Ce matin, Oracle s’est fait coincé par un « essaim » de pies. J’en ai compté sept mais il y en avait d’autres plus haut dans l’arbre. Je n’avais jamais vu ça. Quand je suis sorti (à cause du bruit qu’elles faisaient), en tapant dans les mains, elles se sont envolées plus haut et Oracle en a profité pour filer dans la maison.

Et là, elles recommencent de l'autre côté de la maison, et laissent les autres chats tranquilles.

----------


## del28

il les a peut être enquiquiné récemment ? elles ont bonne mémoire les pies.
dans mon ancien lieu de vie, elles attendaient liza tous les matins et la houspillaient. parce que liza les avait houspillé une paire de fois avant. j'avais presque l'impression que ça les faisait marrer les pies et qu'elles attendaient notre sortie du matin

----------


## corinnebergeron

Par contre il peut aussi exister.des.alliances
J'ai déjà raconté ici comment les pies étaient venues chercher mes chats, les.emmenant en troupeau (11, subjugués par ces étranges joueuses de flûte) sur l'allée, je suivais avec des voisins ... Leurs deux nids étaient attaqués par des geais. Le soir j'ai retrouvé 6 ailes de geais sur mes canapés.
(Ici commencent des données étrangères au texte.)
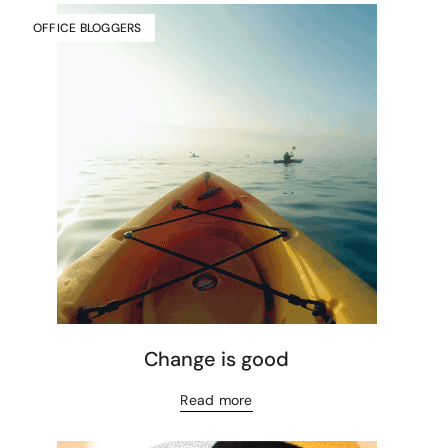
OFFICE BLOGGERS
Change is good
Read more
Depuis elles les laissent profiter du jardin.
Mon mari a jeté dans.l'herbe.plusieurs kilos de croquettes pour chien dont les nôtres ne voulaient pas, elles.l'ont dégusté.sur plusieurs jours avec les chats à côté qui étaient comme au spectacle.

----------


## superdogs

C'est Epice, il y a quelques années, comme elle fait la ballade avec les chiens, qui se faisaient "attaquer" par des chouettes... Il n'y a plus de chouettes depuis que leur arbre est tombé avec un gros coup de vent.

Ah, on parlait de pies ??!  ::

----------


## phacélie

Je dirais comme del, si elles n'en ont qu'après un chat, c'est qu'elle doivent avoir "une dent" contre lui.

----------


## leo228

Bonsoir,

Ce qui est certain, c'est que dans mon cas, c'est pas mon chat qui a du commencer à les embêter, il était innofensif les derniers temps car malade et il avait le goût à rien, il ne faisait plus rien, plus rien ne l'intéressait, il était en mode survie et d'ailleurs plus jeune, il ne se serait jamais laissé faire comme cela, c'était "une teigne".

----------